Des cas … mais pour quoi faire?

Les cas ISAF constituent la jurisprudence des RCV et en fournissent donc les interprétations officielles complémentaires.

Il arrive en effet, malgré la précision parfois chirurgicale des définitions ou des règles elles-mêmes, qu’une notion, un mot, une règle, nécessite interprétation dans une situation donnée.

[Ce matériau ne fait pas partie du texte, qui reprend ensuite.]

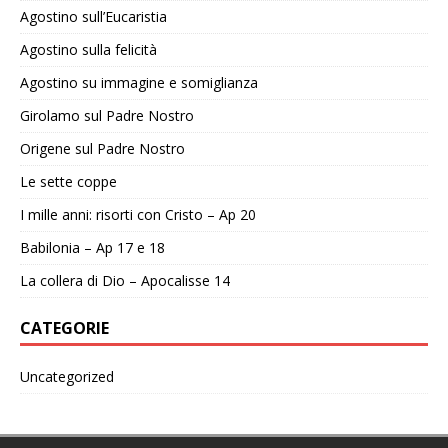
Agostino sull’Eucaristia
Agostino sulla felicità
Agostino su immagine e somiglianza
Girolamo sul Padre Nostro
Origene sul Padre Nostro
Le sette coppe
I mille anni: risorti con Cristo – Ap 20
Babilonia – Ap 17 e 18
La collera di Dio – Apocalisse 14
CATEGORIE
Uncategorized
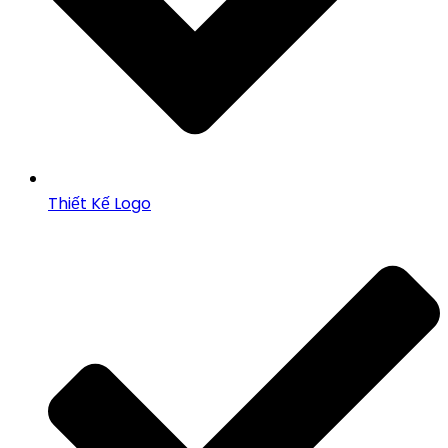
Thiết Kế Logo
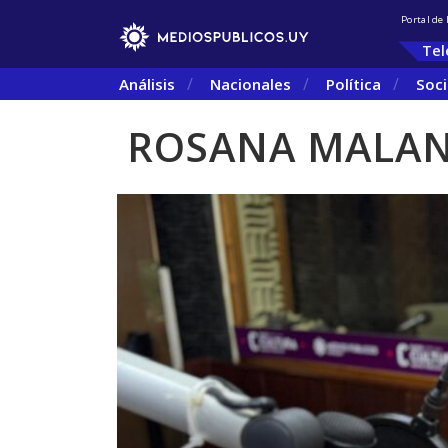
Portal de
Tel
Análisis
Nacionales
Política
Soc
ROSANA MALAN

Le livre des cas est complété au fil de l’eau (ici les compléments apportés entre 2009 et 2012) et mis à jour à chaque olympiade (les cas sont liés aux RCV… et doivent donc évoluer avec elles, comme l’explique la page « les RCV :  un texte qui vit« .

Les cas sont indexés, en début de livre, par règle des RCV concernée (mais un cas concerne très souvent plusieurs règles).

Leur étude est à la fois riche d’enseignement pour éclairer les vides juridiques inévitables des RCV, mais aussi une des meilleures manière de s’approprier la démarche intellectuelle de compréhension des RCV et des modalités de raisonnement de leur application. Ils sont à l’arbitre ce qu’est au pianiste le fameux « déliateur », à l’informaticien les programmes en assembleur (langage machine de sinistre mémoire pour les étudiants des filières de génie logiciel), au littéraire l’ablatif absolu, cher à Pagnol.

La meilleure manière de les étudier est à mon sens de travailler ensemble les cas relatifs à une même règle des RCV (ex: étudier les cas relatifs à la RCV 10).